I recently read the Kindle edition of this book through Prime. I read it twice, first on my vintage Kindle, then on the Kindle app on my vintage iPad. I make the font large so I don’t have to wear my reading glasses; on the iPad the formatting stayed truer.

I especially love Oliver’s nature poems, and there are many here—Wild Geese, which is one of her most famous, and lots of others which I don’t think I’ve ever seen before. Actually, whatever the poem is really about, she seems to put some flora and fauna in it.

At first I wasn’t sure the poems resonated with me, but as I progressed, I liked them better and better. I suspect that I will love them all better through repeated readings.Dream Work

The book is divided into two sections, and I haven’t figured out why yet.

One sinister poem titled “Rage” seems to refer to a father raping a child. It felt autobiographical, so I googled “Was Mary Oliver raped?” and found out she indeed was raped as a child. Another poem, “A Visitor,” describes a visit from a father who was once feared and avoided, but who is now “pathetic and hollow. . . I saw what love might have done/ had we loved in time.”

 

Another poem references Beethoven; another, Schumann.

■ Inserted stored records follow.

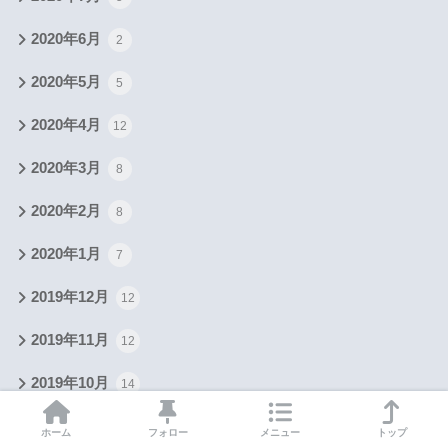
2020年6月
2
2020年5月
5
2020年4月
12
2020年3月
8
2020年2月
8
2020年1月
7
2019年12月
12
2019年11月
12
2019年10月
14
2019年8月
2
ホーム
フォロー
メニュー
トップ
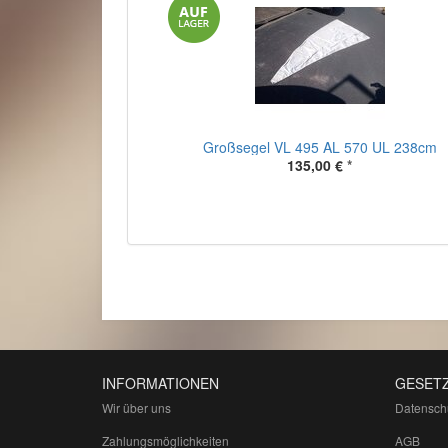
Großsegel VL 495 AL 570 UL 238cm
135,00 €
*
INFORMATIONEN
GESETZ
Wir über uns
Datensch
Zahlungsmöglichkeiten
AGB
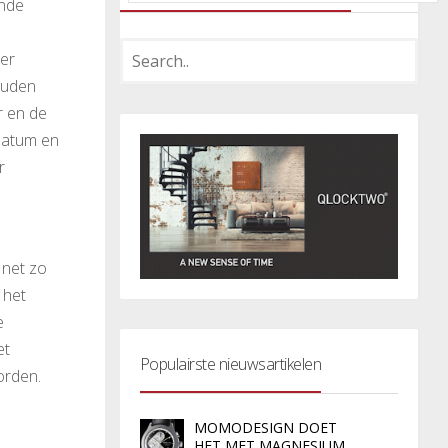
ende
er
gouden
r en de
datum en
r
 net zo
 het
e
et
Populairste nieuwsartikelen
orden.
MOMODESIGN DOET
HET MET MAGNESIUM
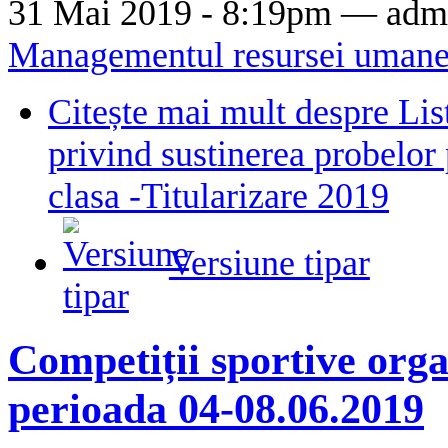
31 Mai 2019 - 8:19pm —
adm
Managementul resursei uman
Citește mai mult
despre List
privind sustinerea probelor p
clasa -Titularizare 2019
Versiune tipar
Competiții sportive orga
perioada 04-08.06.2019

Several reference native Americans.

“Members of the Tribe” seems to be about suicide.

My favorite poem in the book is “Banyan,” a fantasy poem:

Something screamed
from the fringes of the swamp.
It was Banyan,
the old merchant.

It was the hundred-legged
tree, walking again.

The cattle egrets
flew out into the sunlight
like so many pieces of white ribbon.

The watersnakes slipped down the banks
like green hooks and floated away.

Banyan groaned.
A knee in the east corner buckled,

a gray shin rose, and the root,
wet and hairy,
sank back in, a little closer.

Then a voice like a howling wind deep in the leaves said:
I’ll tell you a story
about a seed.

About a seed flying into a tree and eating it
little by little.
About a small tree that becomes a huge tree
and wants to travel.

Listen, said the voice.
This is your dream.

I’m only stopping here for a little while.
Don’t be afraid.

I love “the hundred-legged tree” and the description of the egrets flying and the watersnakes slipping down like green hooks. Why is the banyan a merchant?

I like this book, but not as much as Devotions.